この雲井駅は、国鉄信楽線開通時の昭和8年(1933年)5月開業の古い駅で、起点の貴生川駅からは10.2km地点、3駅目(開業当時は1駅目)、所要時間15分、滋賀県甲賀市信楽町、標高278mの終日無人駅になる。現在、嵩上げされた一面一線の単式ホームと、小さな木造駅舎が残っている。なお、開通当時、路線長の2/3に当たる貴生川-雲井間の約10kmはノンストップであった。この雲井駅付近から、高原の平坦線に上がる感じになっている。

信楽方からホームを眺めると、道床幅が広く、長い構内である事から、かつては、列車交換設備があったらしい。千鳥式の2番線ホームと思われる土手や、不自然なポイントカーブ線形が残ってる。土手には、桜並木が植えられており、沿線一の桜の名所になっている。


(信楽寄りから、ホーム全景。右側の土手が、下り2番線ホーム跡。)

(信楽方を望む。不自然な線路のカーブが残る。ポイント跡らしい。)

(貴生川方を望む。客車ホームとスロープが残り、向こうに保線小屋が見える。)

交換設備撤去の時期は不明であるが、太平洋戦争中の昭和18年(1943年)に、不要不急線としてレールや枕木が剥がされ、その4年後に復旧した際、交換設備は戻されなかった可能性がある。もしくは、昭和37年(1962年)の無人駅化頃かも知れない。なお、終戦直後の昭和21年(1946年)夏から1年間、信楽町の青年団が中心となって、枕木2万3千本を周辺の山々から切り出し、国鉄に古レールをかき集めて貰い、町民総出の線路再敷設の勤労奉仕をして、全線復旧した。当時、全国トップシェアの信楽火鉢や陶器を鉄道で運ぶ為でもあり、この鉄路の復活は、信楽の戦後復興の大きなきっかけになっている。

駅舎はホームより下にある為、数段の階段を降りる。木造モルタル造りで、軒下には、昭和8年(1933年)9月刻印の建物財産票が現存している。外観はまずまずの状態であるが、無人駅化した時期が早い為か、待合室内は傷みが酷い。窓は透明の繊維入りシートで代用され、壁も一面ベニア張りである。


(ホーム側からの駅舎。)

(ホーム側の庇の柱上部に、建物財産票が貼られている。)

(待合室。向かい合わせで、据え付けのロングベンチが設置されている。)

駅前に出てみよう。駅舎に寄り添う様に、大きな木が聳え立ち、この駅の長い歴史を証明するシンボルとなっている。出入口横の公衆電話ボックスには、地元タクシー専用の呼び出し電話が、代わりに置かれている。

───

### 作業指示:
• a. 雲井駅の文章で「信楽方からホームを眺めると」から始まる段落を、主な事実を残して箇条書きに直してください。
• b. 雲井駅の文章のうち、「(信楽寄りから、ホーム全景。右側の土手が、下り2番線ホーム跡。)」から「トで代用され、壁も一面ベニア張りである。」までを一字も変えずに出力してください。

───

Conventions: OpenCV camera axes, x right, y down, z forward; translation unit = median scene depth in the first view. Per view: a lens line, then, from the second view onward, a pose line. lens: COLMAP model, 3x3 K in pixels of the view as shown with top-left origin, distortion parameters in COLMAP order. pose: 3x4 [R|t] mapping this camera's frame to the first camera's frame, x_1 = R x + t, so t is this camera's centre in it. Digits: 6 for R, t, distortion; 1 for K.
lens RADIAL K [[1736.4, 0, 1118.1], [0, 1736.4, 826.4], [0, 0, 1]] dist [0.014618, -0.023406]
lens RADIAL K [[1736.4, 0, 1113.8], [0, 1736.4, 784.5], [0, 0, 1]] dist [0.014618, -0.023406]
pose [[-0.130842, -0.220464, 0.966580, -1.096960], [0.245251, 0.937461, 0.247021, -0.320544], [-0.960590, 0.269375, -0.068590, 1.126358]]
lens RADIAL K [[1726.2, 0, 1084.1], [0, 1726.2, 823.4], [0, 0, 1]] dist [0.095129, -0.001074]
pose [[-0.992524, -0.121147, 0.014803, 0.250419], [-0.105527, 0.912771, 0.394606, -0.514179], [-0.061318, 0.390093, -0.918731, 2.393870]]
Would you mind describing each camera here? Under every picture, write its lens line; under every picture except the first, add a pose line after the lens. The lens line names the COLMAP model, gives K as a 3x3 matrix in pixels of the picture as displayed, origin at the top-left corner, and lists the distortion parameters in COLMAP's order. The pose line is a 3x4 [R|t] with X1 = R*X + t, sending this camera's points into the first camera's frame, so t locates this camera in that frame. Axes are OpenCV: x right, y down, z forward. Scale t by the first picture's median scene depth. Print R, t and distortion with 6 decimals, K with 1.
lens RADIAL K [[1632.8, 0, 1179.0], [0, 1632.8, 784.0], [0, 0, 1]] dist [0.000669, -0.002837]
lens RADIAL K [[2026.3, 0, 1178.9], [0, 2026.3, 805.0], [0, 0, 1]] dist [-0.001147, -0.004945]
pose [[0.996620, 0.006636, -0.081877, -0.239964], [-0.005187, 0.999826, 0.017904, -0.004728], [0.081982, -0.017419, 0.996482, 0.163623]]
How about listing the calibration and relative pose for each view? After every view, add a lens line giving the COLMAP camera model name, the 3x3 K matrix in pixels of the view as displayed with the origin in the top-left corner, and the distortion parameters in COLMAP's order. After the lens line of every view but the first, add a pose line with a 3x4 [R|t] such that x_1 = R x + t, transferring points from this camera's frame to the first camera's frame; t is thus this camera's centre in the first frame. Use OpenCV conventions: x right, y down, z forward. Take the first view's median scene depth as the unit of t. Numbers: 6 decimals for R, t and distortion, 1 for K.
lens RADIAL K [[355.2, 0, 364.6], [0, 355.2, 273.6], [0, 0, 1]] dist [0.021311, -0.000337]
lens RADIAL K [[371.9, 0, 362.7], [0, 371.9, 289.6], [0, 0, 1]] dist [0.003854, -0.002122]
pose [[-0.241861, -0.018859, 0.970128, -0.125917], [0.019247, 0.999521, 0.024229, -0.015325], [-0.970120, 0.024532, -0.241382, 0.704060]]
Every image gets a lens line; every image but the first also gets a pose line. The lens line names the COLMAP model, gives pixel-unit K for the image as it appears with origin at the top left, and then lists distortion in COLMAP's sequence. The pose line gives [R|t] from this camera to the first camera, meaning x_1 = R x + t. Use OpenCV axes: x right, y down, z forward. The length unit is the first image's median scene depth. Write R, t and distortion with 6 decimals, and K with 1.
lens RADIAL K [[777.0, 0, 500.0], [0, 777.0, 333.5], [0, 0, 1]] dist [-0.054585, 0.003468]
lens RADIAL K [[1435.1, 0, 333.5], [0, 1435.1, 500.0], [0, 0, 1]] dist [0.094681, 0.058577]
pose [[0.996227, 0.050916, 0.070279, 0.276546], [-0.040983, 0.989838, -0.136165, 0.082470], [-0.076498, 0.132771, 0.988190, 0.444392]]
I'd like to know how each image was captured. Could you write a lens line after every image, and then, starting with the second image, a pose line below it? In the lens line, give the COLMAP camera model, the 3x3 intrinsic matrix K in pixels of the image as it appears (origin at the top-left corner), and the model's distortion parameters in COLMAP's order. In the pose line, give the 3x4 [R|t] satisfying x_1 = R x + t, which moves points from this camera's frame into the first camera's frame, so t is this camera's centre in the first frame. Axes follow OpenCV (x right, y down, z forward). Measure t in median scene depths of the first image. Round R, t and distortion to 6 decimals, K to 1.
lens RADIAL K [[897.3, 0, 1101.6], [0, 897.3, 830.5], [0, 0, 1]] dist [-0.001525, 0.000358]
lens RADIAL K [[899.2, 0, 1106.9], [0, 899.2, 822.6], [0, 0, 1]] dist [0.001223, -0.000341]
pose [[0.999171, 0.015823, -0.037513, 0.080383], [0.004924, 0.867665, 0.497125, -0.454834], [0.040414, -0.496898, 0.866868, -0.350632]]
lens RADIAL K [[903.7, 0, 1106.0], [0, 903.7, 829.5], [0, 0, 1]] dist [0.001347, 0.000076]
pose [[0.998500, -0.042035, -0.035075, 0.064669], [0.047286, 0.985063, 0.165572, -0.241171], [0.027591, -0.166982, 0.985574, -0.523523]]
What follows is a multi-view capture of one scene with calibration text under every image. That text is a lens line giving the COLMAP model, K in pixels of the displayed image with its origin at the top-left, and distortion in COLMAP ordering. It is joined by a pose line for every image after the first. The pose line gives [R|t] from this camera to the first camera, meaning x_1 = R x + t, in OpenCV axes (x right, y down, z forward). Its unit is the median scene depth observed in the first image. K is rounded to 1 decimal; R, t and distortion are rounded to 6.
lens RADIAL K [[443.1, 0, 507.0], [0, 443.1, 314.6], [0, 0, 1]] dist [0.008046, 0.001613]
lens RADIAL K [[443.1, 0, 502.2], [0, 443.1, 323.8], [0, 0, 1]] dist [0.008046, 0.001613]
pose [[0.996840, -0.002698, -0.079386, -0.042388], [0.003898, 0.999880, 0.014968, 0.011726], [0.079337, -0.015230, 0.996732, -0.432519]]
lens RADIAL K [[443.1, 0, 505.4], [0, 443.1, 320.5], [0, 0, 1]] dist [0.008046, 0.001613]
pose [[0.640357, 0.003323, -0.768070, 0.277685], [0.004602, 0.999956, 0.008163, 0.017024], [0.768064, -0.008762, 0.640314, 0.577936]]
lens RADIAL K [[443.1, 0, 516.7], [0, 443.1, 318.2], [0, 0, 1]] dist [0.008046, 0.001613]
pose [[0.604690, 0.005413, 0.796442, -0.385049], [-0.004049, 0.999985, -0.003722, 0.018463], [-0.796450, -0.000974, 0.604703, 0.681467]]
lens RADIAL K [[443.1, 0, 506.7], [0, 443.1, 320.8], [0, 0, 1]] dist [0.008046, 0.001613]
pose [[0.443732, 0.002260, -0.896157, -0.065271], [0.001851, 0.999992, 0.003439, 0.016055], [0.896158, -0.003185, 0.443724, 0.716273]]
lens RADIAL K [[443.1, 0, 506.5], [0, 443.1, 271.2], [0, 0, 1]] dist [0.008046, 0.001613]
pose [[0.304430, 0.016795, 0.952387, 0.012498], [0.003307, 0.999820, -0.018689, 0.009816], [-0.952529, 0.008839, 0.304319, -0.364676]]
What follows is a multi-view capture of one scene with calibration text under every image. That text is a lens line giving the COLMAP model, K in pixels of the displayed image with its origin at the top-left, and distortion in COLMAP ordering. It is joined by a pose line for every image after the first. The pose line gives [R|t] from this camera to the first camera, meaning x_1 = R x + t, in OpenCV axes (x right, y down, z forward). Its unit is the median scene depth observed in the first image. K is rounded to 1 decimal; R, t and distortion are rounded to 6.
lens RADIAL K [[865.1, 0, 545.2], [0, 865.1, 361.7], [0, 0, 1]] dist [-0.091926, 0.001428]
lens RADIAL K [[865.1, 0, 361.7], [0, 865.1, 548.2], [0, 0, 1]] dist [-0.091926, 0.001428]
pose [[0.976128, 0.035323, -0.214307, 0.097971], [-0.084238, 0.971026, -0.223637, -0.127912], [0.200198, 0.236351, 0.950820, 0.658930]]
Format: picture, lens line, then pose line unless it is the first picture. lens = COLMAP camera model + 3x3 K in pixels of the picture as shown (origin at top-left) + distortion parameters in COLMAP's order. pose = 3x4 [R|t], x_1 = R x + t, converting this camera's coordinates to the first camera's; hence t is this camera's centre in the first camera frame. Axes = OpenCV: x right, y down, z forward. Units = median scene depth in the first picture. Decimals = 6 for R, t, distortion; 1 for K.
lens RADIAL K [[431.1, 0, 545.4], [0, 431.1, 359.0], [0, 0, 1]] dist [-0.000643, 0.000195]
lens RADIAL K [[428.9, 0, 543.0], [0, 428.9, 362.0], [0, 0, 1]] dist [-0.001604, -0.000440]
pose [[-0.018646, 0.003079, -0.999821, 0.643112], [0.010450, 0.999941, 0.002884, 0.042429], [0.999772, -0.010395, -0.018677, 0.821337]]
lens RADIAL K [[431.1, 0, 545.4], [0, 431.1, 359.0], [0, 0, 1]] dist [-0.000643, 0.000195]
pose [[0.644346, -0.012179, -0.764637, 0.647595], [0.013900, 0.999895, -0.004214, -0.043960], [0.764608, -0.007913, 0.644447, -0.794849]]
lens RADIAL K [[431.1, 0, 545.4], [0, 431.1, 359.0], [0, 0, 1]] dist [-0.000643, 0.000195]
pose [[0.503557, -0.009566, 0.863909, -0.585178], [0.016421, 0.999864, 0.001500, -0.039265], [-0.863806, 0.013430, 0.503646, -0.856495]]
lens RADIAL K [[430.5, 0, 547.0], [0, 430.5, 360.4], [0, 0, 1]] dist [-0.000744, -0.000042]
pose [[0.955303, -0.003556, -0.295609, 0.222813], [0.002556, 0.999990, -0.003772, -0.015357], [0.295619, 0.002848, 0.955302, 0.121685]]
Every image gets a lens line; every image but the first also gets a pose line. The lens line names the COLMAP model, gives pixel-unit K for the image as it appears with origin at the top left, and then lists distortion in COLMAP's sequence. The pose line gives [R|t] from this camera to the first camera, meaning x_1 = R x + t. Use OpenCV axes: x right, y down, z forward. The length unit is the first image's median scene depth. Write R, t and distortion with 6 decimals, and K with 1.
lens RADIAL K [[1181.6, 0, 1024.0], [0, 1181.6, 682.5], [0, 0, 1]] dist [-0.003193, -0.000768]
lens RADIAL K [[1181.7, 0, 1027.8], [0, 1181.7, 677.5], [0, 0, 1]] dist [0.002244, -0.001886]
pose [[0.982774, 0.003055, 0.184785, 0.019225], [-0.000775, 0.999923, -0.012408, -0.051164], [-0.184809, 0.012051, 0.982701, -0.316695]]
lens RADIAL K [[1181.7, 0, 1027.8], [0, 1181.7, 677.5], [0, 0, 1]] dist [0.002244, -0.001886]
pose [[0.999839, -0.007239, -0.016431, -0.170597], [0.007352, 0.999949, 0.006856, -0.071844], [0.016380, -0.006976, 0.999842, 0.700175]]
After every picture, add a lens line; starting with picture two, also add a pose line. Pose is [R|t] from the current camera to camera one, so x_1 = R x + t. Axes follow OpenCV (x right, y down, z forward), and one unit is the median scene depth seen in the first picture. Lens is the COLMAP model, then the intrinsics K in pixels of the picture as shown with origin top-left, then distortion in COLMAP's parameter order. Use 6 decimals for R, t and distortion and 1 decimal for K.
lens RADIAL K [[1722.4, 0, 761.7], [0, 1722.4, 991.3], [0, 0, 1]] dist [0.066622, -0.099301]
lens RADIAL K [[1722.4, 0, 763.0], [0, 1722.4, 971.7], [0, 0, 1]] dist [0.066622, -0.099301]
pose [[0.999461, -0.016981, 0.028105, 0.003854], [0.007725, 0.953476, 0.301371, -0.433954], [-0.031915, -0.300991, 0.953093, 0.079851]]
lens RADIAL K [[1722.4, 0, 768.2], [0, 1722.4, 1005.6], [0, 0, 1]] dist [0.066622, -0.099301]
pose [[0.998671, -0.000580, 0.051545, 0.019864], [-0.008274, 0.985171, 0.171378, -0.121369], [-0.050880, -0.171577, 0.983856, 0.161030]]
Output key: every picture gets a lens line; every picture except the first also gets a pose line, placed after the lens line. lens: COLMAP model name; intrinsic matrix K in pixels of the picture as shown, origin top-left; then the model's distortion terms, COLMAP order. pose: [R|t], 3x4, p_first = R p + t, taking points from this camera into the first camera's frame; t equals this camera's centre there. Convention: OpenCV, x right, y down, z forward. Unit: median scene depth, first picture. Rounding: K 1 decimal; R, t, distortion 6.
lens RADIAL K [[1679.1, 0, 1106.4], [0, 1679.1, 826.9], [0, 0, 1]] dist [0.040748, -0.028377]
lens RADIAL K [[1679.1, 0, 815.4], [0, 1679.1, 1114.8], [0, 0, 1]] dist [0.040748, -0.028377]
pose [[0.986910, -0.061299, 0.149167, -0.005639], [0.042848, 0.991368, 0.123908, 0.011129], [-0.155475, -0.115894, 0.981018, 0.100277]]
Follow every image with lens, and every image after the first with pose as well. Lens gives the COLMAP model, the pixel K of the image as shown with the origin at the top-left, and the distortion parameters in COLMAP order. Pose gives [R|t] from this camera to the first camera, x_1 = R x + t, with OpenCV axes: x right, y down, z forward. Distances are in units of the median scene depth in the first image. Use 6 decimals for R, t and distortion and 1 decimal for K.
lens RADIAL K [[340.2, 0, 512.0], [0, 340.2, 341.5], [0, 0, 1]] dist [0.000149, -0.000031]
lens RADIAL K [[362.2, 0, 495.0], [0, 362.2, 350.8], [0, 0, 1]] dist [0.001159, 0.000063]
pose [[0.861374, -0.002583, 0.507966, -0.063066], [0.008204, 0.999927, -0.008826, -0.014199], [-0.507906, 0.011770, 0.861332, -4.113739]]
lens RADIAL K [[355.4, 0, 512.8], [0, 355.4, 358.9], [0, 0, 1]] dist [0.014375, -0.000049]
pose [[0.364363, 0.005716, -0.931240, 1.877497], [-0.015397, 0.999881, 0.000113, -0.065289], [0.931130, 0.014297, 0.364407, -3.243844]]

───

### 解答一覧:
• a.
- 道床幅が広く構内が長いことから、かつては列車交換設備があったらしい。
- 千鳥式の2番線ホームと思われる土手や、不自然なポイントカーブ線形が残っている。
- 土手には桜並木が植えられ、沿線一の桜の名所になっている。

• b.
(信楽寄りから、ホーム全景。右側の土手が、下り2番線ホーム跡。)

(信楽方を望む。不自然な線路のカーブが残る。ポイント跡らしい。)

(貴生川方を望む。客車ホームとスロープが残り、向こうに保線小屋が見える。)

交換設備撤去の時期は不明であるが、太平洋戦争中の昭和18年(1943年)に、不要不急線としてレールや枕木が剥がされ、その4年後に復旧した際、交換設備は戻されなかった可能性がある。もしくは、昭和37年(1962年)の無人駅化頃かも知れない。なお、終戦直後の昭和21年(1946年)夏から1年間、信楽町の青年団が中心となって、枕木2万3千本を周辺の山々から切り出し、国鉄に古レールをかき集めて貰い、町民総出の線路再敷設の勤労奉仕をして、全線復旧した。当時、全国トップシェアの信楽火鉢や陶器を鉄道で運ぶ為でもあり、この鉄路の復活は、信楽の戦後復興の大きなきっかけになっている。

駅舎はホームより下にある為、数段の階段を降りる。木造モルタル造りで、軒下には、昭和8年(1933年)9月刻印の建物財産票が現存している。外観はまずまずの状態であるが、無人駅化した時期が早い為か、待合室内は傷みが酷い。窓は透明の繊維入りシートで代用され、壁も一面ベニア張りである。